Information technology has revolutionalized financial services. So why is healthcare so far behind?

healthcare

The U.S. leads the world in healthcare expenditures – an astounding $2.7 trillion in 2012 and rising every year. Yet in one recent study of medical outcomes in the world’s most highly developed countries we ranked last. By any measure we are experiencing a healthcare crisis. If we hope to change this – to improve the quality of care and make it available to more people, while still reducing costs – it is imperative that our health system embraces new and disruptive technologies.

Healthcare IT in infancy

In 1969, just six weeks after NASA landed the first men on the moon, the first $20 bill was dispensed from an automated teller machine. IT systems have since revolutionized financial services, and as a result banks have since saved billions of dollars as consumers first used ATMs for deposits and withdrawals, and then started to pay their bills and make purchases online. According to a Bain & Co. brief, transaction costs have dropped from $4 at the teller window to just 8 cents when paying a bill via a smartphone.

From my perspective, healthcare IT is still just a few paces beyond where the financial services industry was in 1969.

Electronic health records (EHR), the backbone of health IT systems, are a perfect example of the health system effectively using technology to both improve care and reduce costs. For those healthcare systems that have proactively decided to digitize, EHRs are already proving to save lives and costs, from identifying redundant tests and dangerous drug interactions to revealing trends in treatment outcomes.

For example, we have used EHRs at Kaiser Permanente to analyze a database of 1.4 million members, and that led to the discovery that the widely used COX-2 pain reliever Vioxx was dangerous; the drug was eventually taken off the market. It took a large data set and the right tools to find this lifesaving information.

IT costs growing faster than healthcare

The following market research indicates that spending on health care IT will grow at an even faster rate than overall healthcare spending:

  • According to Insight Research, health care IT spending will grow 9.7 percent annually between 2012 and 2017. That compares to an annual 6.4 percent growth rate in overall healthcare spending.
  • Neal Patterson, founder and CEO of Cerner, the world’s largest stand-alone developer of healthcare IT (HIT) systems, told Forbes magazine in May 2012 that he expects HIT sales in the U.S. to double or even quadruple by 2020 – growing from $5 billion to $10 billion annually.

Opportunities for entrepreneurs

Investing in innovative health IT is a winning strategy for entrepreneurs. Here are three opportunities that I find particularly compelling:

Cloud computing 

Cloud computing is one disruptive technology that makes setting up and running an electronic health record faster, simpler and more affordable. Bain & Co. suggests that the move to cloud computing could cut costs from 30 percent to 40 percent compared to legacy IT systems. That’s a big selling point. The smartest new EHR vendors go the extra mile to guarantee, as Athena Health does, that their systems will allow a practice to qualify for Medicare Meaningful Use payments (a government incentive program for health care professionals).  This is a smart strategy for vendors, as it gives healthcare providers an income stream that will help defray the cost of adopting the technology.

Big data analytics

Here at Kaiser Permanente, the 1-2 terabytes of data we’ve collected every day since 2003 have resulted in a patient database that’s larger than the Library of Congress. Our system can analyze and leverage this massive dataset with a variety of tools: Predictive analytics, clinical decision support, data mining, and natural language processing, among them.
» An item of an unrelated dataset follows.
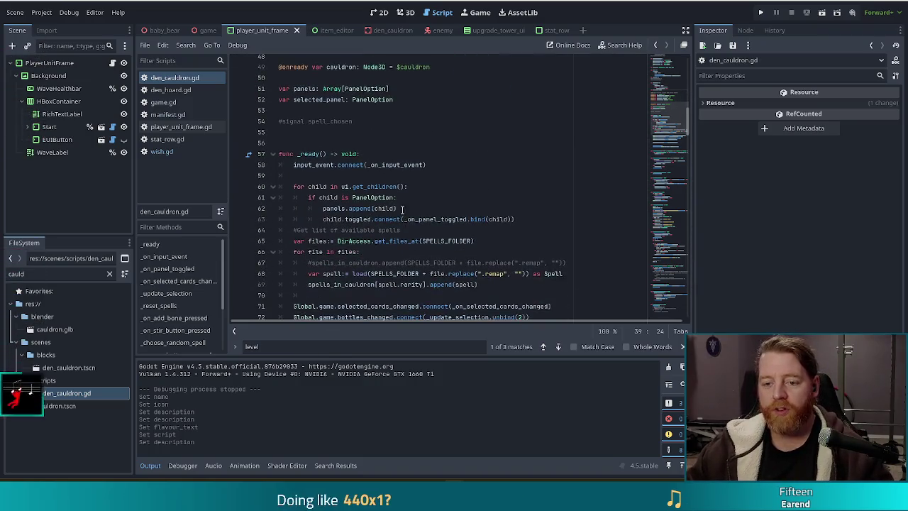
# Insert a new first line in _on_stir_button_pressed and begin the for loop there
pyautogui.scroll(-10, 403, 209)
What we have learned has changed the way we, and doctors around the world, practice medicine. Big data has already attracted the attention of major players like Dell, Intel, and Oracle.

But storage also offers fertile ground for exploration: Providers now dump nearly 90 percent of data they generate due to storage issues – literally trashing valuable information that could save lives.

Mobile health

Mobile capabilities offer incredible opportunities to advance the way healthcare is administered, chiefly through telemedicine (the delivery of care via telecommunication technologies like video) and telehealth (remotely provided preventive health services, such as patient education and e-mail consultation). It’s all about high-tech tracking and high-touch connection. Existing innovations include portable pulse oximeters that can send data on pulse and blood oxygen rate from a patient sitting at home to his doctor, in real time. According to BCC Research, these technologies were a $3.5 billion global market in 2011, and are expected to reach $9.7 billion by 2016.
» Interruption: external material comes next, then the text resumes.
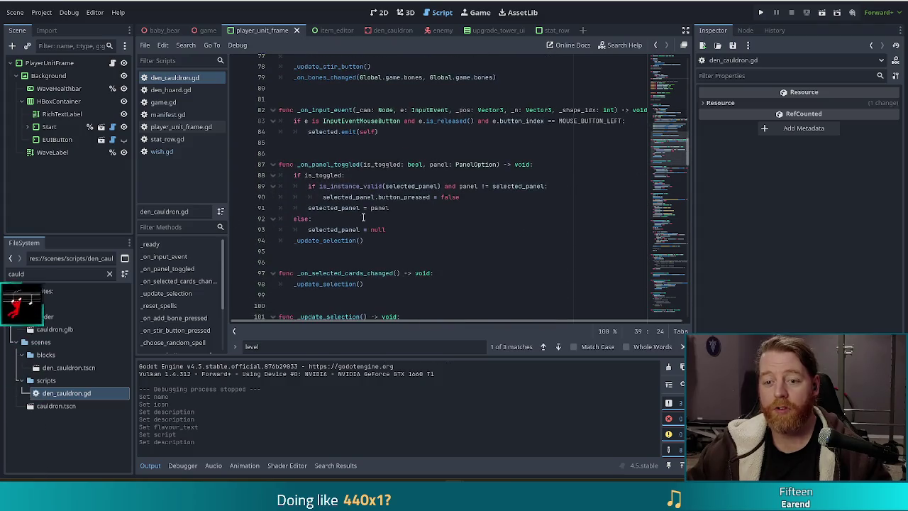
pyautogui.click(178, 315)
No one can deny the stakes in health IT are high, but the rewards we stand to gain are even higher. Some rewards are financial. Reducing our overall healthcare expenditures would strengthen our economy and ease the financial burden of healthcare on individuals and family. But the biggest rewards are intangible: higher quality care enabled by health IT will provide better health outcomes, and a healthier population.

Phil Fasano is executive vice president and chief information officer of Kaiser Permanente, the nation’s largest not-for-profit health plan and health care provider, and author of Transforming Healthcare: The Financial Impact of Technology, Electronic Tools, and Data Mining.